If your cat has been diagnosed with dementia, here’s what you can do to help:

How to help:
  • Establish a regular schedule for feeding your pet and lighting the house.
  • Reduce the area of access for your cat, especially at night.
  • Leave the radio on or play soft music.
  • Establish a routine and a strict feeding schedule.
  • Improve the lighting, especially at night.
  • Avoid adopting a new pet, moving to a new house, or making other major changes in your home life. These things will disorient your pet and make them (more) anxious.
  • Give your cat supplements to support brain health (vitamin E, salmon oil, SAMe) and use plug-in pheromones.
  • Place several litter boxes in the house with low fronts for easy access.
  • Ensure enough water, food, sleeping, and hiding places are available for your cat.
  • Offer your cat several warm and accessible places to sleep.
  • Take your cat to the vet for regular check ups.
  • Your vet may prescribe anxiolytic medication, supplements, or diet.

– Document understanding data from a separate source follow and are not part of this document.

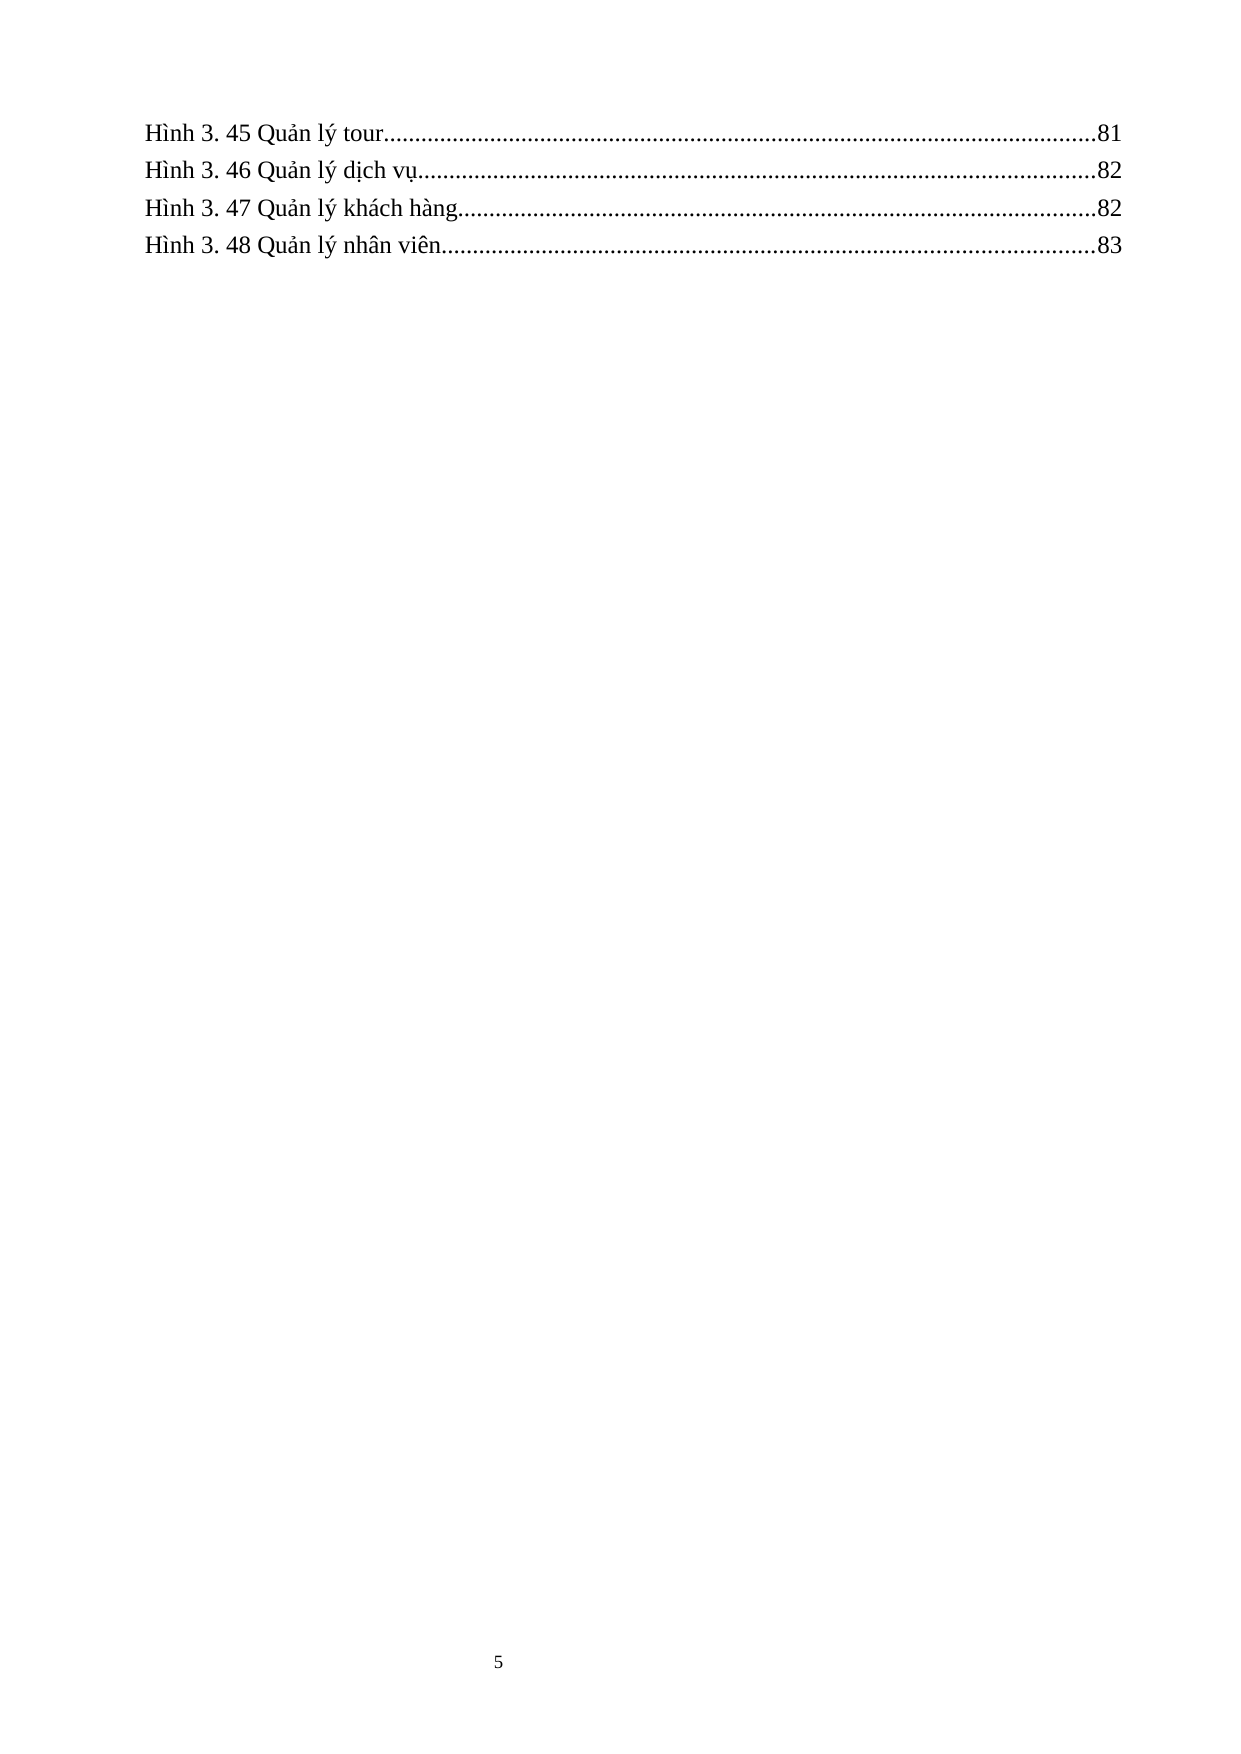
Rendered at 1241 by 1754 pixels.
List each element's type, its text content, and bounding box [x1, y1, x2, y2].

text Hình 3. 45 Quản lý tour 81 [144, 118, 1122, 147]
text Hình 3. 46 Quản lý dịch vụ 82 [144, 155, 1122, 184]
text Hình 3. 48 Quản lý nhân viên 83 [144, 230, 1122, 259]
text Hình 3. 47 Quản lý khách hàng 82 [144, 193, 1122, 221]
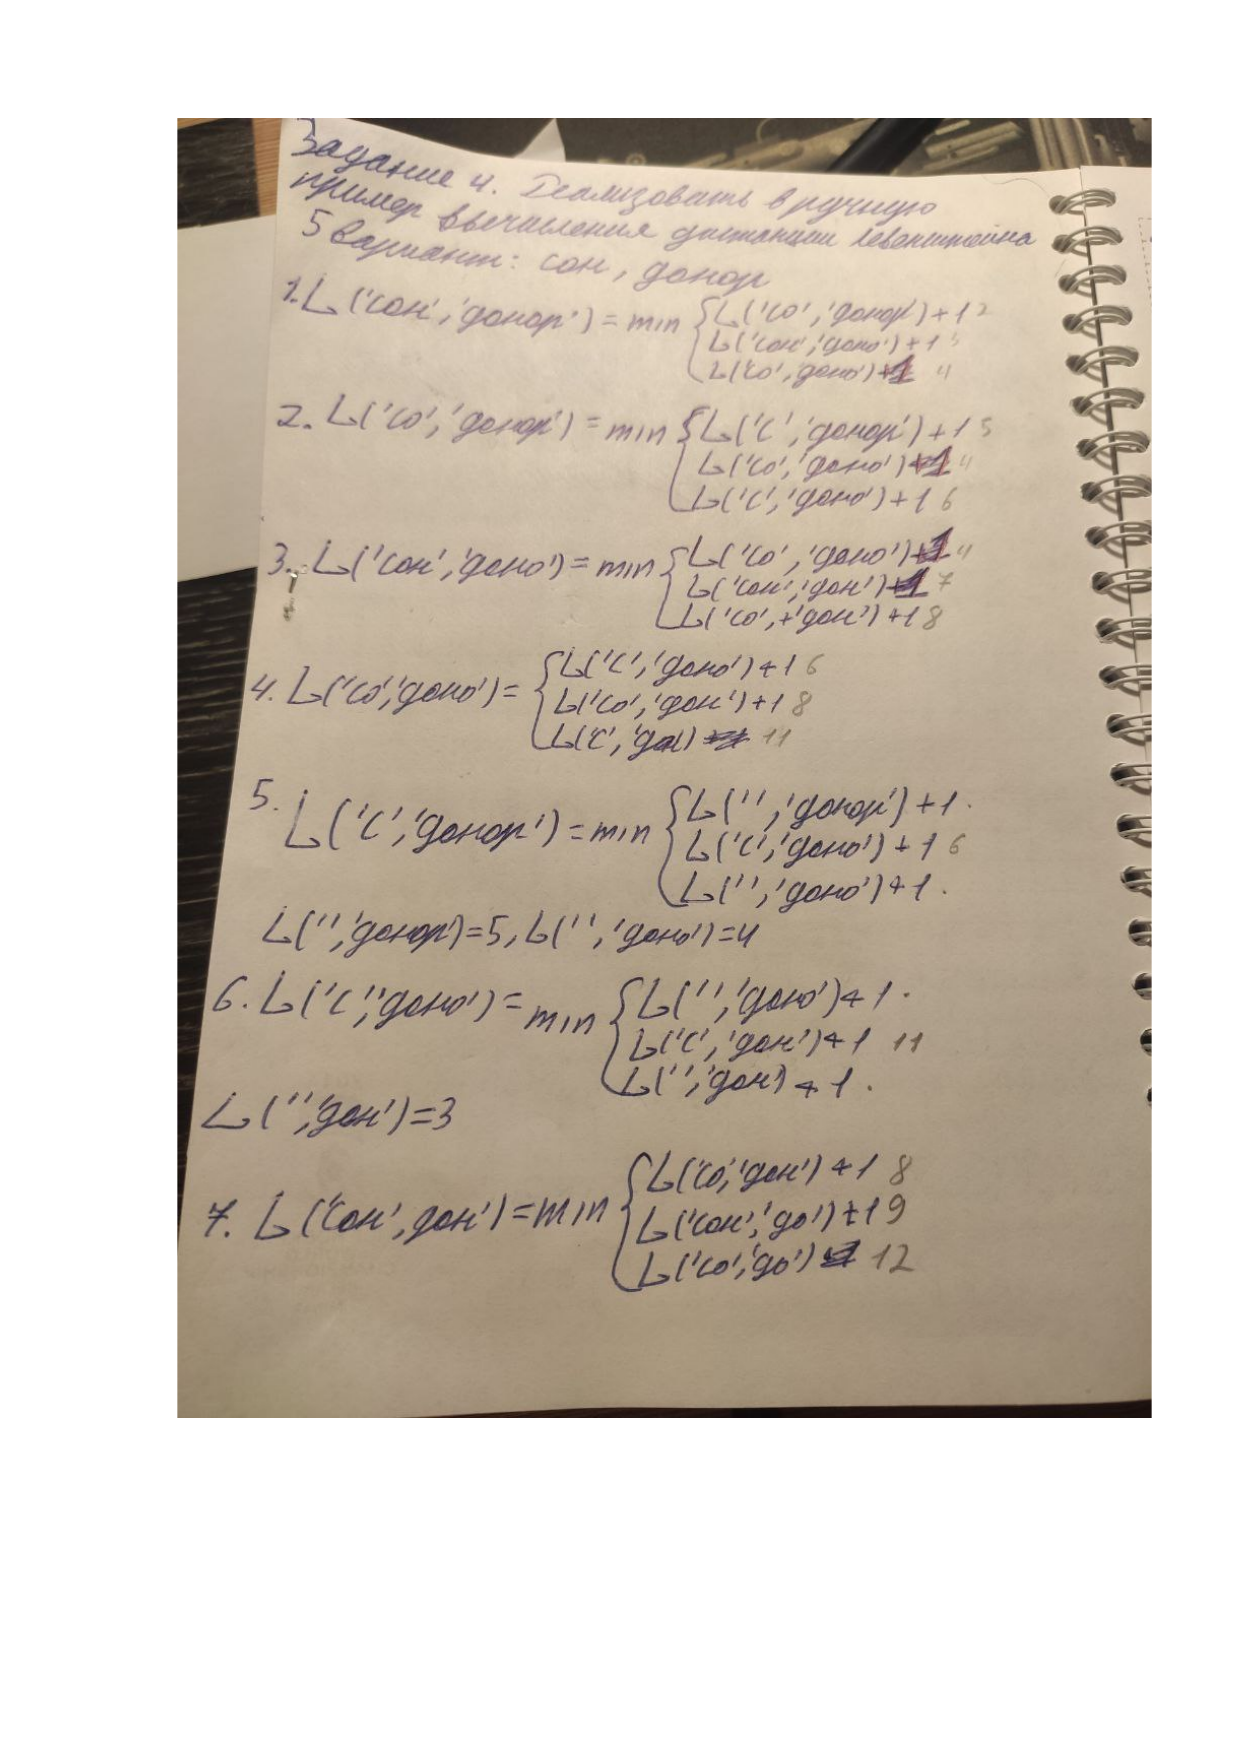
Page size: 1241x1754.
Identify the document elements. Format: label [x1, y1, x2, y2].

picture [177, 118, 1152, 1418]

Frequently Asked Questions (FAQs)

How Long Can Cats Live With Dementia?

Cats can live long lives even if they have been diagnosed with dementia. It is not established how long cats can live after the diagnosis because it depends on the age at which they are diagnosed. Cats might be able to live another 5 years or more. However, each individual is unique, and there might be other illnesses affecting their life expectancy.

white cat with the owner
Image Credit: New Africa, Shutterstock

Can Cats With Dementia Become Aggressive?

Yes, it is not the most common sign; however, dementia can make cats become aggressive, anxious, and antisocial. So, if your cat is old and has started to change their behavior, a visit to the vet is essential. Your cat may have dementia or other health problems, such as joint pain or hyperthyroidism, that have similar behavioral changes. Following the diagnosis, the veterinarian will find the best approach for your cat’s condition.

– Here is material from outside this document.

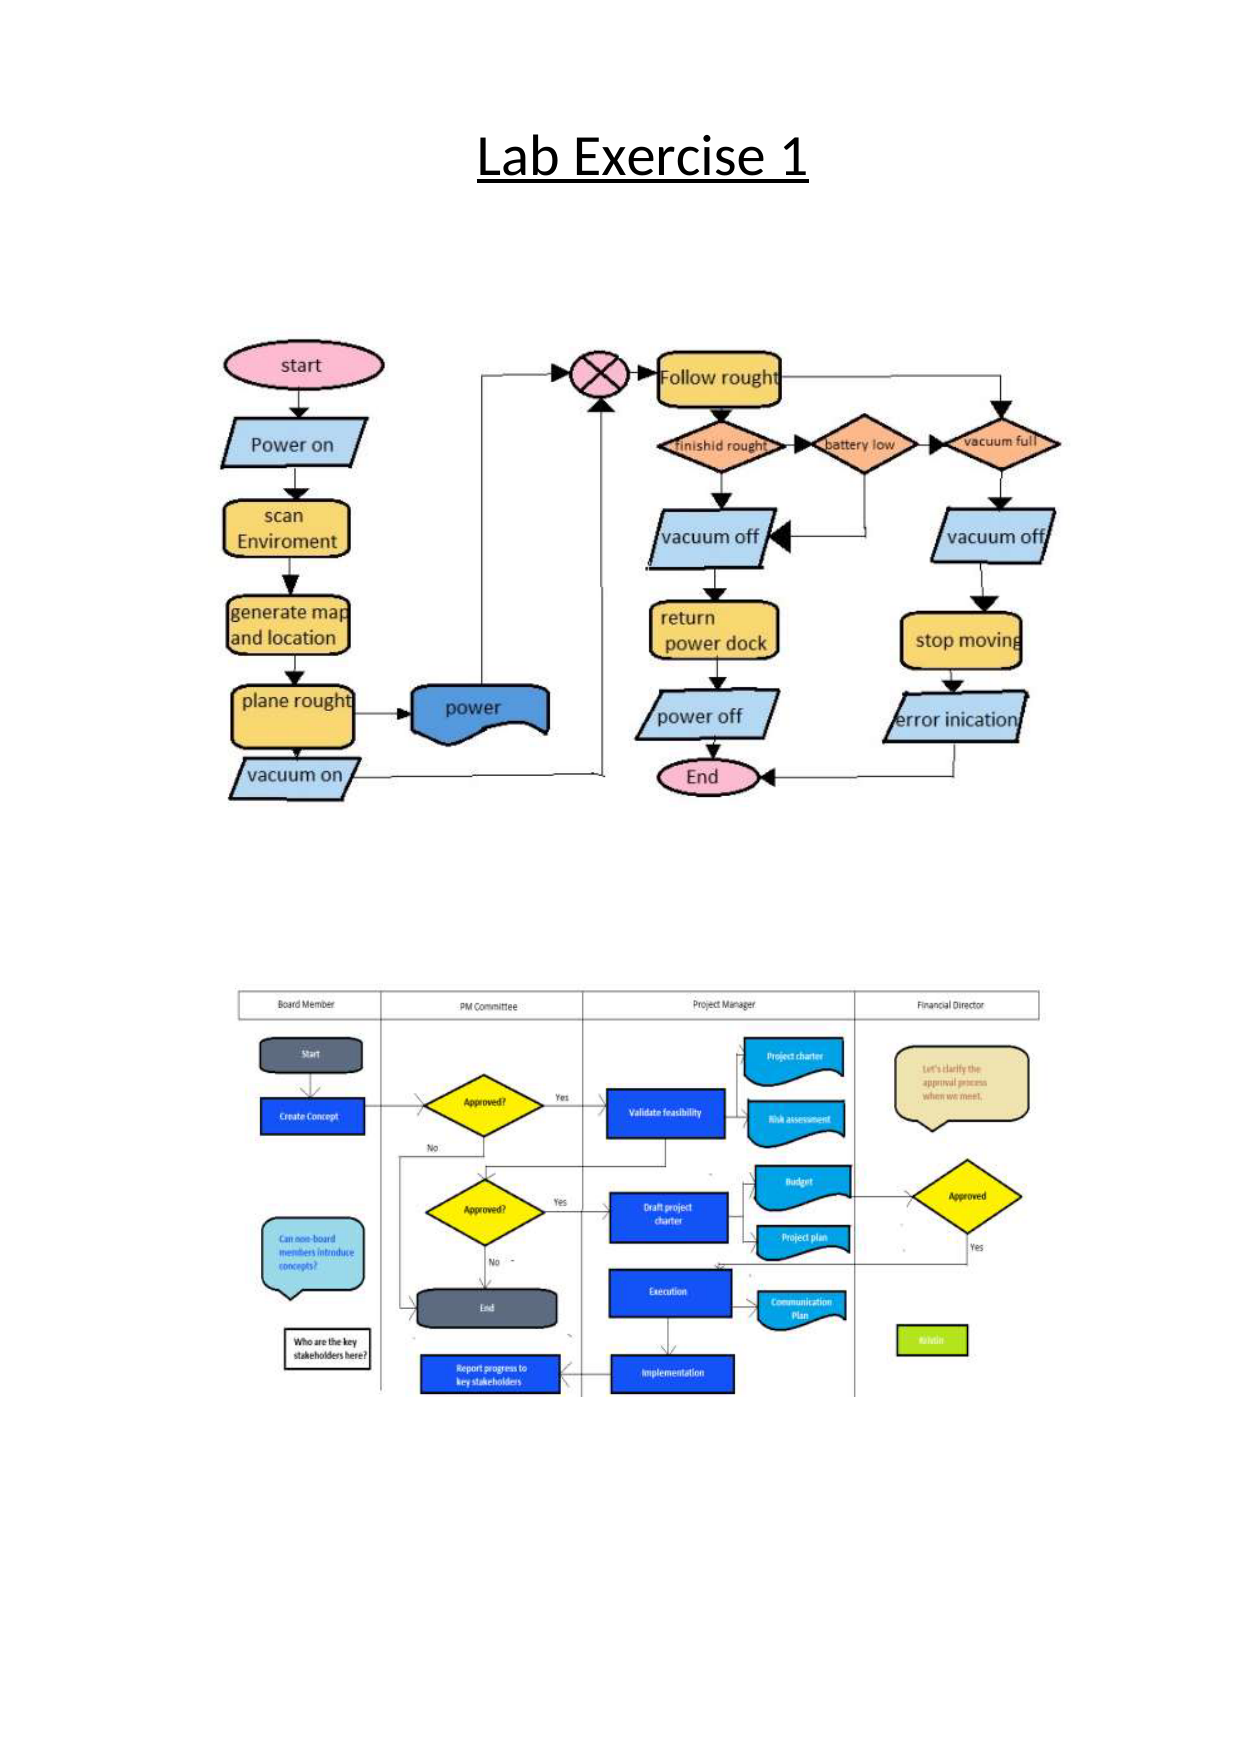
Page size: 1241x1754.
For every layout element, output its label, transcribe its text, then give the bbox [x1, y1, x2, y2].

text Lab Exercise 1 [59, 118, 1226, 189]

Dementia in cats is a major neurocognitive disorder that decreases their quality of life. This condition occurs typically in cats that are 10 years old and older. Feline cognitive dysfunction should not be overlooked because it seems to be more common than we think.

Cats with dementia suffer from behavioral changes that include house soiling, decreased activity, anxiety, sleep-wake cycle changes, increased vocalization, and disorientation. Also, cats can become withdrawn, aggressive, or clingy. Feline dementia can’t be cured. However, your vet can create a treatment plan aimed to improve your cat’s quality of life and slow down the progression of the disease. If your cat suffers from behavioral changes, schedule an appointment at the vet clinic.